Why Dairy Matters More Than It Seems

Milk and dairy products are everyday goods, but their role in Ukraine’s economy is far from ordinary. The dairy sector supports thousands of rural jobs, supplies essential nutrition, and anchors food security at a time of deep uncertainty. When dairy production weakens, the effects spread quickly, farm incomes fall, food prices rise, and export opportunities shrink. The researchers show that the sector’s health is closely tied to broader economic and social stability, making it strategically important during wartime and reconstruction.

The Modernization Gap

Despite its importance, much of Ukraine’s dairy industry still relies on outdated equipment and partial quality control systems. While about half of raw milk already meets EU quality standards, many processing plants struggle to comply fully with European rules on hygiene, traceability, animal welfare, and environmental protection. The study highlights that limited investment in innovation, such as modern milking systems, cooling equipment, automation, and digital quality control, has slowed progress. Without modernization, Ukrainian producers risk losing competitiveness in one of the world’s most strictly regulated food markets.

Big Producers, Bigger Potential

To understand where investment would work best, the researchers compared large, medium, and small dairy enterprises using financial and performance indicators such as profitability, liquidity, productivity, and stability. The conclusion is clear: large enterprises are best positioned to absorb innovation. They have stronger finances, better access to capital, more advanced technologies, and greater ability to cope with shocks like pandemics or war. Medium-sized firms show potential but need support, while small producers face serious barriers due to limited resources. This does not mean small farms are unimportant, but it does suggest that large enterprises can act as anchors for recovery and modernization across the sector.

From Decline to Recovery

Production data from 2014 to 2024 tells a turbulent story. Milk and cream output by large enterprises declined gradually for years, fell sharply during COVID-19, and dropped further after the war began in 2022. Yet the study identifies a turning point: in 2023 and 2024, production started to rise again. Using this trend, the researchers developed three future scenarios, pessimistic, realistic, and optimistic, depending on how the war, logistics, and policies evolve. The realistic scenario, which assumes continued uncertainty but gradual stabilization, suggests that steady recovery is possible if modernization continues.

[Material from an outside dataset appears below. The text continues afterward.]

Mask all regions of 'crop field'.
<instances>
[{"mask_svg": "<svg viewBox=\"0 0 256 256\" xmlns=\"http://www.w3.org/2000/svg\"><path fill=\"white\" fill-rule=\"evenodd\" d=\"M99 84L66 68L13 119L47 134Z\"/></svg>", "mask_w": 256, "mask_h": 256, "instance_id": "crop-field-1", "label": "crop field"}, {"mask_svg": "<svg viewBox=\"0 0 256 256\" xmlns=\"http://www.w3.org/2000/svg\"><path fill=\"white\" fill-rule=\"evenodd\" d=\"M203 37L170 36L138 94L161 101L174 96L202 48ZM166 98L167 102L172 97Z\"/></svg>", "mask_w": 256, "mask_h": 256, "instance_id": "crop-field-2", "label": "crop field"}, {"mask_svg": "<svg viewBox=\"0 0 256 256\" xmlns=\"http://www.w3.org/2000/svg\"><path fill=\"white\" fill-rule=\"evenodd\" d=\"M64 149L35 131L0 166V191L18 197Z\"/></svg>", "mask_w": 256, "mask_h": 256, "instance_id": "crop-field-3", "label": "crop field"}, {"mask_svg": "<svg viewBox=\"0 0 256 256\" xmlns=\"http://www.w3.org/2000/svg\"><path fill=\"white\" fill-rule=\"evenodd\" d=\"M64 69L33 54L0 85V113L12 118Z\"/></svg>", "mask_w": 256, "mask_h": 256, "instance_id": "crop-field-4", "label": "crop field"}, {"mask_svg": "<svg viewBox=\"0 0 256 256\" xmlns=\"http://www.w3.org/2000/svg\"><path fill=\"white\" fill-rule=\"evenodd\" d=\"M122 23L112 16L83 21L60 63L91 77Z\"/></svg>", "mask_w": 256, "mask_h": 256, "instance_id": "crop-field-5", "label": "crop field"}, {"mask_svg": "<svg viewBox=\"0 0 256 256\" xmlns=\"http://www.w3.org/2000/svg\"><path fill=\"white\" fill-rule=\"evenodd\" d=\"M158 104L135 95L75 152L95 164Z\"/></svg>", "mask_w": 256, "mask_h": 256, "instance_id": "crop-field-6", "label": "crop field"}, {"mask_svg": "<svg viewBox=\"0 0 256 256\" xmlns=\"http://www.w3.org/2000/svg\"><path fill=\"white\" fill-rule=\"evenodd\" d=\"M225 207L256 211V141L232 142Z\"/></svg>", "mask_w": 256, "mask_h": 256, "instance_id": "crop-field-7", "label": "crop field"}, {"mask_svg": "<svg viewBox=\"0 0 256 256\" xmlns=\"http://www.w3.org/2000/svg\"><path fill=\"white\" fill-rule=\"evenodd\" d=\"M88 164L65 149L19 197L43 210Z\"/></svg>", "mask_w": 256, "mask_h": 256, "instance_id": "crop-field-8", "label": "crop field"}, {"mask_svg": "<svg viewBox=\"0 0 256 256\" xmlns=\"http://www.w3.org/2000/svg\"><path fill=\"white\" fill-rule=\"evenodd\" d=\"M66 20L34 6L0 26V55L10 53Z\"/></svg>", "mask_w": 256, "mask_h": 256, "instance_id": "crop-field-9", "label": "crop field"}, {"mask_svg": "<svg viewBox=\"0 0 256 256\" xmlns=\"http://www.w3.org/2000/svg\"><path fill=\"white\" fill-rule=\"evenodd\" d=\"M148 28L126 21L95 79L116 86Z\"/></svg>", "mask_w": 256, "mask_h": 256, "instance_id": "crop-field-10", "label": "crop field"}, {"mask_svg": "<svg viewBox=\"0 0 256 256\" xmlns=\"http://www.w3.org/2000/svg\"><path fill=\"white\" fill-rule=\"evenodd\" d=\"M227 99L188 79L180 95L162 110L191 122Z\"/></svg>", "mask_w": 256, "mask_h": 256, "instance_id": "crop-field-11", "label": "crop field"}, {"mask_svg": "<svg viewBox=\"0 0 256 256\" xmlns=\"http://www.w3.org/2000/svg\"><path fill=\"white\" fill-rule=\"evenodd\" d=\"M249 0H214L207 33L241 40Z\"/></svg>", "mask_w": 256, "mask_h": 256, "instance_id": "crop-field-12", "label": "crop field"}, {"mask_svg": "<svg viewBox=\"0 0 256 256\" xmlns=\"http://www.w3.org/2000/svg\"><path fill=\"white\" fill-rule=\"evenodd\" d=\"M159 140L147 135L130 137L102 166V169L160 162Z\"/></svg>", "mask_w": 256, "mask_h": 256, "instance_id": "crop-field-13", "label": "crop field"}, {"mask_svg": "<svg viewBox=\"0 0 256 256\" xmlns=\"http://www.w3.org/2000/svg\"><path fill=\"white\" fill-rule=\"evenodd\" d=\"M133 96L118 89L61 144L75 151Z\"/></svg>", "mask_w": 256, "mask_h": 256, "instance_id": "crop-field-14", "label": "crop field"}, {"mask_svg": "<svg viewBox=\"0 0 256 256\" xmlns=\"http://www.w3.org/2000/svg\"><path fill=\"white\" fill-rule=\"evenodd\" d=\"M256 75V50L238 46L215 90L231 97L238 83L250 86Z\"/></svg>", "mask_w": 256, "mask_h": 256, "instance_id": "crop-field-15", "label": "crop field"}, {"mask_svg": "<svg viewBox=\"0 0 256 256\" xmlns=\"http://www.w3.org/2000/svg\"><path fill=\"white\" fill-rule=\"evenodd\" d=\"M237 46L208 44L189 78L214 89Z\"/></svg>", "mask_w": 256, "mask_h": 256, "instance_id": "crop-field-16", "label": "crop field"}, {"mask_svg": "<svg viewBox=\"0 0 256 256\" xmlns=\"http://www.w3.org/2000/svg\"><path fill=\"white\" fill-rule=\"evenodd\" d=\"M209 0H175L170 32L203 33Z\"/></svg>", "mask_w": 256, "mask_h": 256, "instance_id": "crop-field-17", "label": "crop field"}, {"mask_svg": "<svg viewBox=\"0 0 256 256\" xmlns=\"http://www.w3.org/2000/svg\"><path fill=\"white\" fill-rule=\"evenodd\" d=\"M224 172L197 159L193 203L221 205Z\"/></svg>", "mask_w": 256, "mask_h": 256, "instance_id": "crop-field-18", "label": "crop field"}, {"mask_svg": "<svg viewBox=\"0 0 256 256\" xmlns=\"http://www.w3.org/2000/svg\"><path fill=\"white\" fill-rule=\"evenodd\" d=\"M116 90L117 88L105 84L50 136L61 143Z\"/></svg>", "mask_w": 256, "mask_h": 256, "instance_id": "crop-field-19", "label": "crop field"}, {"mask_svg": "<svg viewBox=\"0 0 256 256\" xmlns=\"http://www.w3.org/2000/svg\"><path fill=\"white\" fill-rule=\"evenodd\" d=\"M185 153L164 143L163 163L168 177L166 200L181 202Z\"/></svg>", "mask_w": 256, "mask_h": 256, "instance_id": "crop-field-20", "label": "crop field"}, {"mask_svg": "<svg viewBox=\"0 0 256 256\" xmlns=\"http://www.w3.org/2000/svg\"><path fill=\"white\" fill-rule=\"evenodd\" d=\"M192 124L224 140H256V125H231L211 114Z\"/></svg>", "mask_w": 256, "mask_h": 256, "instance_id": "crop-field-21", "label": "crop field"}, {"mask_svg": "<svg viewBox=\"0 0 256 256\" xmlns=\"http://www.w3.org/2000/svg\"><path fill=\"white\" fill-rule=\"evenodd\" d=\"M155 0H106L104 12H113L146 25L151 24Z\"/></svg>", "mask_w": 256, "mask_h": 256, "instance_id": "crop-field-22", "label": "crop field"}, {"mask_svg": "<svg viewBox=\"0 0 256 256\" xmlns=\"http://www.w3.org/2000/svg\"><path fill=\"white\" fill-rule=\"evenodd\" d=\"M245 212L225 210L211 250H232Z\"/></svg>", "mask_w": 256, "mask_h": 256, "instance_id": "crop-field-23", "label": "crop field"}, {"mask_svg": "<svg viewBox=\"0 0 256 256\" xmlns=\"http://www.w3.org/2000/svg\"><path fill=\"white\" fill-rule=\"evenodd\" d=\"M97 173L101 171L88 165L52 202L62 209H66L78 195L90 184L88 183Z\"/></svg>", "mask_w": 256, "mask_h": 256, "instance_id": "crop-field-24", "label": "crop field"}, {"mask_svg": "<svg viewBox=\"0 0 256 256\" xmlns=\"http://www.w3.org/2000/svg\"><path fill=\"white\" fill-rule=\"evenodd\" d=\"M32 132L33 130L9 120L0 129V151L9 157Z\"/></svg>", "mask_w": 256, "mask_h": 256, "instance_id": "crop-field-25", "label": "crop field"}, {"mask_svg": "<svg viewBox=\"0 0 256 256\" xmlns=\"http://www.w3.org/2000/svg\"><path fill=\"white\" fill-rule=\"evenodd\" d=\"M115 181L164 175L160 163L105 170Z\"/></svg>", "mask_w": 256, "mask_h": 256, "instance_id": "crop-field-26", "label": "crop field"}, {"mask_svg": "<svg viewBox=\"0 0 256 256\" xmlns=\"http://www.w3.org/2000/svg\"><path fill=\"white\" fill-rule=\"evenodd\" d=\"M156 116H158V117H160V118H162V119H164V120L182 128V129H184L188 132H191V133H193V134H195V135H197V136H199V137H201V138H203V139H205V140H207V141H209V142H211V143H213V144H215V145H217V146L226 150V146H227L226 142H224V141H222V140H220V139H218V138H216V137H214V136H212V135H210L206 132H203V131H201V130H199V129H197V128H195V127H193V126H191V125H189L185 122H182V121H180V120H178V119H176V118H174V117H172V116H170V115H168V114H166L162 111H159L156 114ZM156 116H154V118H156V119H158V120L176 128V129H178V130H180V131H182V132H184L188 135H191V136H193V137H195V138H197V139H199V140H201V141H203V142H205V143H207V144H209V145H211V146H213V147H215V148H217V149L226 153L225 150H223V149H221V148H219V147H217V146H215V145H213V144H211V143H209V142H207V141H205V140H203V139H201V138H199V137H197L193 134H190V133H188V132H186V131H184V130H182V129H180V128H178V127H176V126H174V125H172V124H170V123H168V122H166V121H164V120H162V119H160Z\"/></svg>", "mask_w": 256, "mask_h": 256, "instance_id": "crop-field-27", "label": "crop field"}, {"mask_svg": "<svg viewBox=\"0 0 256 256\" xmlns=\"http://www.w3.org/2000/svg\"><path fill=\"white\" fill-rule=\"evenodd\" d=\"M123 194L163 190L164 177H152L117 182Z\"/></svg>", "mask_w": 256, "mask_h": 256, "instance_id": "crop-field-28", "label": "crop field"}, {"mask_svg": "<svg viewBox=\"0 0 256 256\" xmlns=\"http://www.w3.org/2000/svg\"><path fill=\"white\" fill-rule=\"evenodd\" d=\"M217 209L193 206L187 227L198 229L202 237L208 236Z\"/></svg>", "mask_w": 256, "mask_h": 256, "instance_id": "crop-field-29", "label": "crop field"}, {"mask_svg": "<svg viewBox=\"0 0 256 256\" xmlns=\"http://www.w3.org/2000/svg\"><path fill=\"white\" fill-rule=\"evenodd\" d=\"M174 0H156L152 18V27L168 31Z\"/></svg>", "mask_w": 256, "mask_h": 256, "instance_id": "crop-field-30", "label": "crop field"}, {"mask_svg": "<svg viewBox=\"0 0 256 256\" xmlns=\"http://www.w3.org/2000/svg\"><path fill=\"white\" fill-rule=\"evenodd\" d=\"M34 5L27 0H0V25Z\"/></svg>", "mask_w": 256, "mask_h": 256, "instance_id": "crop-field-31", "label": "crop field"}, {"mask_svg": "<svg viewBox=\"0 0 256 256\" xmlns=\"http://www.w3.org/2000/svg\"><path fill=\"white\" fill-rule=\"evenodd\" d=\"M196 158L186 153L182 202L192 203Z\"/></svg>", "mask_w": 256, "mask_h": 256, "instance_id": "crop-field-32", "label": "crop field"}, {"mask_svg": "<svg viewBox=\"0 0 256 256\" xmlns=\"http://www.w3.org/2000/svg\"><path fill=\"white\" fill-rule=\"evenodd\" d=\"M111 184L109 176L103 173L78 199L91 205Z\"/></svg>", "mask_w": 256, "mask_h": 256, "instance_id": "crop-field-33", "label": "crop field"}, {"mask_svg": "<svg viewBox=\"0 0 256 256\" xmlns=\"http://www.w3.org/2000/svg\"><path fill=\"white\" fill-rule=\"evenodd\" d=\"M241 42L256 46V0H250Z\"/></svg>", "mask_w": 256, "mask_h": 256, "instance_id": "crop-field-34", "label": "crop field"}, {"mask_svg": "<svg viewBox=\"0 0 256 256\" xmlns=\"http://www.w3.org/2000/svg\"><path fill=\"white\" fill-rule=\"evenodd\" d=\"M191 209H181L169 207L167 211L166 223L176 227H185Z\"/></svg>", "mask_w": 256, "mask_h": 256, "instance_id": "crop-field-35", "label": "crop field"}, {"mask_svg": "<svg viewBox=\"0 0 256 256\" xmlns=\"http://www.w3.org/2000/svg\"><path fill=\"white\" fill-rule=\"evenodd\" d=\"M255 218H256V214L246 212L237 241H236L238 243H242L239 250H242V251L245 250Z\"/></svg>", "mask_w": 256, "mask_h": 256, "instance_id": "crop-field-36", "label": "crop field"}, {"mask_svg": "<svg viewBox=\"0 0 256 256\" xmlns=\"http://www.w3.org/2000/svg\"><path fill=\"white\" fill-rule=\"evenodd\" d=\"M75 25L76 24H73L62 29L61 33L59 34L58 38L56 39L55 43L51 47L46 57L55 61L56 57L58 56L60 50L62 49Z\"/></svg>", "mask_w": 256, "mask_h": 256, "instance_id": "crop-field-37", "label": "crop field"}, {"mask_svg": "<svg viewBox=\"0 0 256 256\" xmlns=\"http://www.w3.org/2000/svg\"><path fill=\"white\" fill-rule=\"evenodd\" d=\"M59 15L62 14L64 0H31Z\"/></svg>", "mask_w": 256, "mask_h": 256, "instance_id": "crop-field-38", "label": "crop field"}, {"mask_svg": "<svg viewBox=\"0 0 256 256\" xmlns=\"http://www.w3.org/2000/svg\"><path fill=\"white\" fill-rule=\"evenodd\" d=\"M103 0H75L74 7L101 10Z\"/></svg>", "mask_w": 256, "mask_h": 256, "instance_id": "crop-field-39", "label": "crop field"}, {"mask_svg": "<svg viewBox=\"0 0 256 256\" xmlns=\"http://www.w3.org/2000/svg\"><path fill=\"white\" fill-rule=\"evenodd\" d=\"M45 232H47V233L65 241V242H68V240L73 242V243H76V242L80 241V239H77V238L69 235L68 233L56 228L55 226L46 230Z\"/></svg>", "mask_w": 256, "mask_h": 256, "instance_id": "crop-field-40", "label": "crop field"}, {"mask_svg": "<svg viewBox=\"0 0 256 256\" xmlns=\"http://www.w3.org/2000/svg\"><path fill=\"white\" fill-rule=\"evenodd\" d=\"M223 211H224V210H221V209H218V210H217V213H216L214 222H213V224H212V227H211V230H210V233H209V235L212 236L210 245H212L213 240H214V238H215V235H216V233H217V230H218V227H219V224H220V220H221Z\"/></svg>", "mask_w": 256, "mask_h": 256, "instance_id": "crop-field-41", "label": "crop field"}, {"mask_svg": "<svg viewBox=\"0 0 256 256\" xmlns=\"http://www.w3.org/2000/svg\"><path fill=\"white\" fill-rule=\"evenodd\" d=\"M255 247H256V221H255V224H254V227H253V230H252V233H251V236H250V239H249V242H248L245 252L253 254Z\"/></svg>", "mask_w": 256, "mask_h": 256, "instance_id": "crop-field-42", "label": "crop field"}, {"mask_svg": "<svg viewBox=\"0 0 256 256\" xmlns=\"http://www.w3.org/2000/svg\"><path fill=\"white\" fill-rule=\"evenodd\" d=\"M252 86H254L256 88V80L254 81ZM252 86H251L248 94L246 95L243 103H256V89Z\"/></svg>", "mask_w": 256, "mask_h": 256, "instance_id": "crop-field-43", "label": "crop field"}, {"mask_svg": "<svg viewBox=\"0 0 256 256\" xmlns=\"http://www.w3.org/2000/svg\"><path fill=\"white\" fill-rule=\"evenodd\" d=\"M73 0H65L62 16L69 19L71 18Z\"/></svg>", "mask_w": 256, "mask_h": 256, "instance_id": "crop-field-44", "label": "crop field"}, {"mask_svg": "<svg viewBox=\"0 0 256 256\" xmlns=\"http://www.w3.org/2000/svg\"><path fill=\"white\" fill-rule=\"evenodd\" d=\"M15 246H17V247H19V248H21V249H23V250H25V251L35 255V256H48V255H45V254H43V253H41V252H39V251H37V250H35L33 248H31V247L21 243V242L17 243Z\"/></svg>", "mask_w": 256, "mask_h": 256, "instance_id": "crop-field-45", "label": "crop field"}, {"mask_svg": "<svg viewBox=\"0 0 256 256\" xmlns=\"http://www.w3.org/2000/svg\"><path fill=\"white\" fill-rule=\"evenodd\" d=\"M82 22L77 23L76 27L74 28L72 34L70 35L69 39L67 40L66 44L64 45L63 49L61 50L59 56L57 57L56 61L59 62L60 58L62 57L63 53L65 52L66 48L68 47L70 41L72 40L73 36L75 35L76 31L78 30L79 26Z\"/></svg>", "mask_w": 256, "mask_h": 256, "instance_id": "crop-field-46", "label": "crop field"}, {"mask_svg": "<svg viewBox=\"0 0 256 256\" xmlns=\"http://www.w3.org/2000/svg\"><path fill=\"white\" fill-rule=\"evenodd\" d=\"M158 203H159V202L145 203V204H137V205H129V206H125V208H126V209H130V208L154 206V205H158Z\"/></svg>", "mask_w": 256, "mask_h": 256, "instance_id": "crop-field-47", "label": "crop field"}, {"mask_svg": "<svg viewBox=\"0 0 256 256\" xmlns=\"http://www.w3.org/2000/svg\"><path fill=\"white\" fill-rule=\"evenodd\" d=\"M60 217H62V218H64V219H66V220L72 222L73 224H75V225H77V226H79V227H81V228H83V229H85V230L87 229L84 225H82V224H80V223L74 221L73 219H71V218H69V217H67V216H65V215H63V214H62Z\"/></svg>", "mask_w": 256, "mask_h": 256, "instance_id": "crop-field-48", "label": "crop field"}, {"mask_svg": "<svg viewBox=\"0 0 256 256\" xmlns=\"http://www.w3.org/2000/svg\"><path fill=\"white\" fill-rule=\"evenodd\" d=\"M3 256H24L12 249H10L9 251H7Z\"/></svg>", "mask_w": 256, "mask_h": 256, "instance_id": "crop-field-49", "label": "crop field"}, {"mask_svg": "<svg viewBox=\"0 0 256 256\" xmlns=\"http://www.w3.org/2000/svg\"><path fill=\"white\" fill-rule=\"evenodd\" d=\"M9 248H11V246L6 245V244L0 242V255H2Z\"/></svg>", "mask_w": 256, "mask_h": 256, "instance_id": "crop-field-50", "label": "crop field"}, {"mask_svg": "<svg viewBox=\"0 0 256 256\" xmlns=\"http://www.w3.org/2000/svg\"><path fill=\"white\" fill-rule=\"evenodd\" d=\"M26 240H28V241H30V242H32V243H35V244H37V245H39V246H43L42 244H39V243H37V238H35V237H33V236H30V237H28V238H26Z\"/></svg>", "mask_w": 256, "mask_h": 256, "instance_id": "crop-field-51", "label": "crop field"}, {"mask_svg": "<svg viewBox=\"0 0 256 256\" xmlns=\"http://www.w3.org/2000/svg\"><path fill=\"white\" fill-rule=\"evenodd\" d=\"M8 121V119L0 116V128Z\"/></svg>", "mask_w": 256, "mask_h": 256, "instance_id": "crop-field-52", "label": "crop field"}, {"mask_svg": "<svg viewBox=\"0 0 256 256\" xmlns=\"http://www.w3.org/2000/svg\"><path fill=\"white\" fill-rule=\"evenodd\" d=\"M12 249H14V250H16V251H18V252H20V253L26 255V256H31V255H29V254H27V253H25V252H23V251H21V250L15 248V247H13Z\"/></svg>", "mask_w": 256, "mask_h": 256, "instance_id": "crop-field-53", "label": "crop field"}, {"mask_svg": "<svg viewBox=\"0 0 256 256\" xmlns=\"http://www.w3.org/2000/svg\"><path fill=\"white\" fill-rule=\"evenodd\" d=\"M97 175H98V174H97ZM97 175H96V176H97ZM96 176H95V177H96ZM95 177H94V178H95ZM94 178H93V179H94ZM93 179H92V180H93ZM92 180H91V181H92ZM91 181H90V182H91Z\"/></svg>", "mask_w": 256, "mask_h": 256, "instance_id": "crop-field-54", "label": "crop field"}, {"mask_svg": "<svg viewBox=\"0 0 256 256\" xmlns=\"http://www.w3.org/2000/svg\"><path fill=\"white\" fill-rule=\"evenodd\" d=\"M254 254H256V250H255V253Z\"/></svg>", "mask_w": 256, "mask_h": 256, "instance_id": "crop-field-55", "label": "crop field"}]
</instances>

Investing in a Sustainable Future

Based on the realistic scenario, the study estimates that about €126 million in investment will be needed by 2030 to modernize large dairy enterprises. This figure may seem modest compared to other reconstruction needs, but its impact could be wide-reaching. Modernized farms produce safer, higher-quality milk with fewer losses. Upgraded processing plants can make higher value-added products like cream, butter, and cheese, boosting exports and strengthening domestic supply. Just as importantly, modernization supports the Sustainable Development Goals, creating jobs, improving nutrition, reducing environmental damage, and encouraging climate-friendly technologies such as energy-efficient equipment and biogas systems.

The researchers are careful to note uncertainties, including wartime data gaps and unpredictable external shocks. Still, their message is simple and compelling: targeted investment in dairy modernization can deliver economic, social, and environmental benefits at the same time. In a country rebuilding under extraordinary pressure, milk and cream may not dominate headlines, but they could quietly help nourish a more resilient and sustainable Ukraine.